The Barun Valley in Makalu Barun National Park
The Barun Valley is tucked away in one of the least developed areas in Nepal. Situated at the foot of Mt. Makalu in the Sankhuwasabha district, the valley lies in the heart of the Makalu Barun National Park. Makalu is the fifth highest mountain in the world.
Stunning contrasts, cascading waterfalls, deep gorges, and jagged rocks emerge from lush green forests dotted with colorful blooms beneath white snow peaks. Unperturbed by the presence of humans, rare species of animals and foliage flourish in synchronicity with diverse climates and habitats. The valley lies along the trekking route to Makalu Base Camp, offering difficult yet rewarding trekking opportunities in the uninhabited and rugged terrain of Makalu-Barun National Park.
Other important places worth visiting are Shiva Dhara and Tadasho. Shiva Dhara is a domelike cave, 500 feet (0.15 km) high with a large waterfall flowing from the stone roof. The waterfall is believed to be a sacred tap of Lord Shiva. The climb is difficult and adventurers will require the help of locals to reach the cave.
Tadasho is a large, stone cliff with a cascading waterfall. Legend says that a dark lake lay on top of the cliff that mysteriously caused the deaths of many Tibetan refugees after nightfall. A Buddhist monk by the name of Rinpoche shattered the cliff with his Tadasho to destroy the lake and save the lives of the Tibetan refugees.
The Phulchowki Hill Station
Located to the southeast of Kathmandu Valley is Phulchowki Hill. The ‘Hill of Flowers’ is popular for its romantic view, myriad species of birds, and vibrant flowers. Being the highest hill among the surrounding hills of Kathmandu Valley, it offers some of the most spectacular sights of snow during winter.
Phulchowki is surrounded by a beautiful dense forest that is a nature lover’s dream come true. It has different plants including Rhododendron of different colors like pure white and dark red. Exotic varieties of birds and butterflies make a visual treat while the hiking experience is one of the most beautiful in Kathmandu Valley.
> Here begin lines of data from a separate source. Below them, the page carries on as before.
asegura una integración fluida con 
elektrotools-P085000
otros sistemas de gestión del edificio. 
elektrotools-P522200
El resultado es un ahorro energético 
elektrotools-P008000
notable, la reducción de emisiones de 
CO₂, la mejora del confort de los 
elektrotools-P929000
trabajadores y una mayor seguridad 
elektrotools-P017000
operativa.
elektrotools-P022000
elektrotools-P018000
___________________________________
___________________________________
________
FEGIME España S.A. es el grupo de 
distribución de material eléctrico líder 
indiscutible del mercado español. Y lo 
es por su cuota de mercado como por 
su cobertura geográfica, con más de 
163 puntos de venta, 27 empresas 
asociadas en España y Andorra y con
The shrine of Phulchowki Mai, surrounded by prayer flags and tridents, has many Hindus making their pilgrimage tours to this site.
Maya Devi Temple, the Lumbini Monastic Site
Maya Devi Temple, the main temple in Lumbini, is considered the birthplace of Lord Gautam Buddha. Although a popular spot for Buddhist devotees (and a UNESCO World Heritage Site), it is often overlooked by other international travelers and features unique architectural details, making it a unique religious space to explore.
Adjacent to a sacred pool and garden, the temple is where Maya Devi gave birth to Gautam Buddha. In a small, landscaped garden inside the complex stands the sacred Sal tree - what Maya Devi is believed to have held onto while she gave birth to her son, Prince Siddhartha, who later became Lord Buddha. The archaeological remains of the monastic site date back to the time of Ashoka, around the 3rd century BCE.
Designed by Japanese architect Kenzo Tange in 1978, the master plan is still under process. It consists of landscaped lakes and several monasteries being constructed by various architects from across the world. A whitewashed temple with drawings depicting Lord Buddha’s birth has been built to protect the original temple that dates back as far as the 2nd century BC.
Siddha Gufa (Caves)
Siddha Gufa is the largest cave in Nepal and the second largest in Asia measuring 437 m depth and 50 m height. Peculiar looking stalactites and stalagmites adorn the cave while the silence is often interrupted with the noises of bats. This is also the site where Siddha Baba is believed to have achieved enlightenment.
Since the caves are at a height, plan for a trek of at least 1.5 hours. The climb involves slippery stone steps that can be managed with help from the locals.